VAR provides equipment financing for small, medium and large technology companies. Last year it originated about $180 million in loans, People’s United said. VAR will become a division of Leaf Commercial Capital, an equipment finance firm the bank bought in 2017. VAR has 90 employees.

Separately, People’s United said in November that it would buy the $3 billion-asset BSB Bancorp in Belmont, Mass. That deal would give People’s United six branches in the Boston market and should nudge the bank up to No. 7 by deposit market share there.

People’s United also released its fourth-quarter results Thursday, saying that net income increased 25% from the year-ago quarter to $132.9 million. Total revenues increased 9.4% to $428.2 million.

Earnings per share totaled 35 cents, coming in 10 cents lower than the mean estimate of analysts polled by FactSet Research Systems.

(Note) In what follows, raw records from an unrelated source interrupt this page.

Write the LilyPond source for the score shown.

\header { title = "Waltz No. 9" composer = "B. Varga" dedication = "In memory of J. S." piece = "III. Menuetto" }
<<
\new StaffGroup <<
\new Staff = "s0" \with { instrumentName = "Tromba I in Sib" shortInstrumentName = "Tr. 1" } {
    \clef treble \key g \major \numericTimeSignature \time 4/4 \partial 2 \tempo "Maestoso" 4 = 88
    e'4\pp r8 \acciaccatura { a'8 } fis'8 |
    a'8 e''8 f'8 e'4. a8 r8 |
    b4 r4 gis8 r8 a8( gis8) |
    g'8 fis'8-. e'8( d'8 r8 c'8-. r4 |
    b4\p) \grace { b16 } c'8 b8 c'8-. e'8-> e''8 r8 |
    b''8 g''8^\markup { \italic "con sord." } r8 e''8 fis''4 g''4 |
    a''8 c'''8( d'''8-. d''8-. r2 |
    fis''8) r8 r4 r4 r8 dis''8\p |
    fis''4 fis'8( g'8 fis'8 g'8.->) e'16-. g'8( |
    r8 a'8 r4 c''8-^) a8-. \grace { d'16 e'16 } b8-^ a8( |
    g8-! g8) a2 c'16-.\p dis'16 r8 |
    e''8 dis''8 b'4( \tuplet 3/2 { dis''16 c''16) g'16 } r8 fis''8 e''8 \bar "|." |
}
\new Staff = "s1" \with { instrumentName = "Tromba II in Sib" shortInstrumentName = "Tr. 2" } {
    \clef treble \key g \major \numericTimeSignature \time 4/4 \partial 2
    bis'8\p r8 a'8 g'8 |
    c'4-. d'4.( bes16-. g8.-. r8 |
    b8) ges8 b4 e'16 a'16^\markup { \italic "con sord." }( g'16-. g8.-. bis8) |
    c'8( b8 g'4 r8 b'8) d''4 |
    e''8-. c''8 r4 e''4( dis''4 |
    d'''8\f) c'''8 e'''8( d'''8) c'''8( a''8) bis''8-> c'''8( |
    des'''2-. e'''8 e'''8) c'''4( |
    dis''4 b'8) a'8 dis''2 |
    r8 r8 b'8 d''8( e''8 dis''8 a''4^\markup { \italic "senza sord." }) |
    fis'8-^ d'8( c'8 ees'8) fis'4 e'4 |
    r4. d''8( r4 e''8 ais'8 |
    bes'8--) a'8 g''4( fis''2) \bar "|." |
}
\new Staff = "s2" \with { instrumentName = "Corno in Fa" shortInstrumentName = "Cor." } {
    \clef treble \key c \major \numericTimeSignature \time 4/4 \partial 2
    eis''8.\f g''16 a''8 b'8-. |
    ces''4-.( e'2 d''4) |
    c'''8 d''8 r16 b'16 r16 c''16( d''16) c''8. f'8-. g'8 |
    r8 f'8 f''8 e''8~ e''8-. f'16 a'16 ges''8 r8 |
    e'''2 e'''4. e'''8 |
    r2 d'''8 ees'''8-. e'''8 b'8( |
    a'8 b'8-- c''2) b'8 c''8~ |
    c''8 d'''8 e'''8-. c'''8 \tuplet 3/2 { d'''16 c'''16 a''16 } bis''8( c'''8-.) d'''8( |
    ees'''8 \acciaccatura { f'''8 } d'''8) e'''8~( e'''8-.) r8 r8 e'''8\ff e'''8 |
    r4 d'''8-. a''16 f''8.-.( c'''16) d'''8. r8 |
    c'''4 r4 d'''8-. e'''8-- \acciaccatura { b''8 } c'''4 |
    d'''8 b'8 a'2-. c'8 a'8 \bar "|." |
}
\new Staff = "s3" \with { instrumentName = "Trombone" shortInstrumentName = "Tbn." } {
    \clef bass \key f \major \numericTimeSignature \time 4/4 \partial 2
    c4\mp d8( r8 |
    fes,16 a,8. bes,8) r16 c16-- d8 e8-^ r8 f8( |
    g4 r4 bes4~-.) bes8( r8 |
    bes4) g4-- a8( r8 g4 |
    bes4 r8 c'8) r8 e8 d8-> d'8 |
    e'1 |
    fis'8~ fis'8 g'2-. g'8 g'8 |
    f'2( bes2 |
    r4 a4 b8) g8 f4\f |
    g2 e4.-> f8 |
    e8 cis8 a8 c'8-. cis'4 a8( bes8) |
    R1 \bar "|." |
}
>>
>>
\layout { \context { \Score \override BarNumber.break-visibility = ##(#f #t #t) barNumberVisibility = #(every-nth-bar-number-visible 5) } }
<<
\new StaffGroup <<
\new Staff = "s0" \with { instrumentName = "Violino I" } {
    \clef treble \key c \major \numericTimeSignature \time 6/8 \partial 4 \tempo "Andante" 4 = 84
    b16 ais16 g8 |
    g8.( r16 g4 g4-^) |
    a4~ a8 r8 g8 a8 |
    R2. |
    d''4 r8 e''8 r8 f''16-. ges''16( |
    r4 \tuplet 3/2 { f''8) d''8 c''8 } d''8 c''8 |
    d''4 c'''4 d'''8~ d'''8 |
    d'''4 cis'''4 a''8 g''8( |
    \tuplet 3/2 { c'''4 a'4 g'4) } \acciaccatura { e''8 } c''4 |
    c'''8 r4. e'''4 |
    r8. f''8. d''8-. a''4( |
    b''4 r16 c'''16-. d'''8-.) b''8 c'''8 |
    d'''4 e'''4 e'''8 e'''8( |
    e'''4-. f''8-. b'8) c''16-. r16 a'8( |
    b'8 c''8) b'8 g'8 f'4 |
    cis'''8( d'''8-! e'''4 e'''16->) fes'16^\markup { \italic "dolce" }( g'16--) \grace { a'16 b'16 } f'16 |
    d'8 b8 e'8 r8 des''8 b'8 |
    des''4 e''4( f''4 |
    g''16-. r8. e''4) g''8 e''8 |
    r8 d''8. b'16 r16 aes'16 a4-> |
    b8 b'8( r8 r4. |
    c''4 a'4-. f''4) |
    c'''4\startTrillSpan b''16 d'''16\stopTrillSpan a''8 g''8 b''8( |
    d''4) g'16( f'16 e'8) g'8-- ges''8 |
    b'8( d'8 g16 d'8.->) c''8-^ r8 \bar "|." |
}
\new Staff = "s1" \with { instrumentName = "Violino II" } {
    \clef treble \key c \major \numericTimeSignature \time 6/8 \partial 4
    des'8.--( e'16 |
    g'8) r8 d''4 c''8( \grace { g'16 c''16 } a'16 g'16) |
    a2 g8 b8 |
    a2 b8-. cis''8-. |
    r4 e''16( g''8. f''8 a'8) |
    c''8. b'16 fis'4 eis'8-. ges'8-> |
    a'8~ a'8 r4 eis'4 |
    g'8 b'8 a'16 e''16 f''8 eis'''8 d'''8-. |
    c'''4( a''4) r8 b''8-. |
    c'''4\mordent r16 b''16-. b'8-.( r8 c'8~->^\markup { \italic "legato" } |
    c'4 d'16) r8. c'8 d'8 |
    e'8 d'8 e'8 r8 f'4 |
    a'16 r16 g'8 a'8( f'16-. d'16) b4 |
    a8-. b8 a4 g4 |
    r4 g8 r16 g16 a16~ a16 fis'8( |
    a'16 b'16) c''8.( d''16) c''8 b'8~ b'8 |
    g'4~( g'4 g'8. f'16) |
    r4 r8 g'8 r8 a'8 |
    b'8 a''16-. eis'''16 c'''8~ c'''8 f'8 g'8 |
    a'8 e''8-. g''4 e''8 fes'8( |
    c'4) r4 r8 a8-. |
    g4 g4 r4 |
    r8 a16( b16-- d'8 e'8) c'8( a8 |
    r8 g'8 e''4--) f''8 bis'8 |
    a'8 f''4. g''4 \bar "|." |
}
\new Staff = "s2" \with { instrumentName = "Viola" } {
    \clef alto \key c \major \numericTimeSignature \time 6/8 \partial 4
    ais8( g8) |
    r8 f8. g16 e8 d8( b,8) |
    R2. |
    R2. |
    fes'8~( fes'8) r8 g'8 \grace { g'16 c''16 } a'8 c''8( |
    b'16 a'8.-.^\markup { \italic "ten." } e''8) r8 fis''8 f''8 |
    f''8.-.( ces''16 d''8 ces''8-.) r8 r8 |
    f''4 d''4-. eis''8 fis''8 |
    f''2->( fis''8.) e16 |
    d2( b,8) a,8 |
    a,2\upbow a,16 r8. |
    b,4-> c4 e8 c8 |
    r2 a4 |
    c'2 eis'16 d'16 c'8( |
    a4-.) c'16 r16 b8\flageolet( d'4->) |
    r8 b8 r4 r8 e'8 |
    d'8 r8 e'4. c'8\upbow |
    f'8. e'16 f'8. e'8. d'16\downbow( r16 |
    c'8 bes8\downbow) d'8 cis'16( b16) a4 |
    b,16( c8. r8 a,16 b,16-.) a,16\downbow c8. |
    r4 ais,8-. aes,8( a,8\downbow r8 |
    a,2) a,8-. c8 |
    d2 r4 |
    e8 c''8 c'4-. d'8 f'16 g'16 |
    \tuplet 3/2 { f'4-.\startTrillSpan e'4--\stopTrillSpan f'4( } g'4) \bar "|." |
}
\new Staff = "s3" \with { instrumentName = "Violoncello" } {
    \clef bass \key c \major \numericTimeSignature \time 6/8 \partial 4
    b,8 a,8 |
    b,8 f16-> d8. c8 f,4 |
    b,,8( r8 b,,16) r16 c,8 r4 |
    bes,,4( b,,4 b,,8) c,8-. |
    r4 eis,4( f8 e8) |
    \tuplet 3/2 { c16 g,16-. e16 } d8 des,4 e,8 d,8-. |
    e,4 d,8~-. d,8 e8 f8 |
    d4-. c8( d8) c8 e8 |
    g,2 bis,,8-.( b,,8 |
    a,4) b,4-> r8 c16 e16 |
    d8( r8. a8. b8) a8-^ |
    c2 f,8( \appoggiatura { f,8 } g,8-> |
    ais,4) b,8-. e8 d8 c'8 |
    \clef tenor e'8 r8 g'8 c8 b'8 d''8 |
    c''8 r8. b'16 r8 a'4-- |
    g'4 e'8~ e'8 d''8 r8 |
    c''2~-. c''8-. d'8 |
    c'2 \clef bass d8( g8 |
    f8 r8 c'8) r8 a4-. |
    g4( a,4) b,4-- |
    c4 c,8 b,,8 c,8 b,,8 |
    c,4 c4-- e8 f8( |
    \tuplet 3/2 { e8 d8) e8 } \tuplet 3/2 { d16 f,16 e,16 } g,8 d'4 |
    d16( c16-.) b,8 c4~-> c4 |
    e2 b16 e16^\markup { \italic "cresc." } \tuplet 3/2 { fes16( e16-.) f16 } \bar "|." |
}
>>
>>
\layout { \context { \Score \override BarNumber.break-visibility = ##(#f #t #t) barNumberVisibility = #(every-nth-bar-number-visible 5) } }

Net interest income rose 13.8% to $332.6 million, and the net interest margin widened 10 basis points to 3.17%. Average loans increased 8.4% to $35 billion. Commercial loans rose 6% to $25 billion, while residential mortgages lifted retail loans 14.6% to $10.2 billion.

Average deposits grew 9.4% to $36 billion.

Noninterest income increased 1.6% to $88.7 million. Noninterest expenses grew 9.6% to $262.7 million and included $12.3 million in compensation and benefits, primarily resulting from its recent acquisition of First Connecticut Bancorp.

The company said its efficiency ratio improved to 55.1% from 56.1% in the fourth quarter of 2017.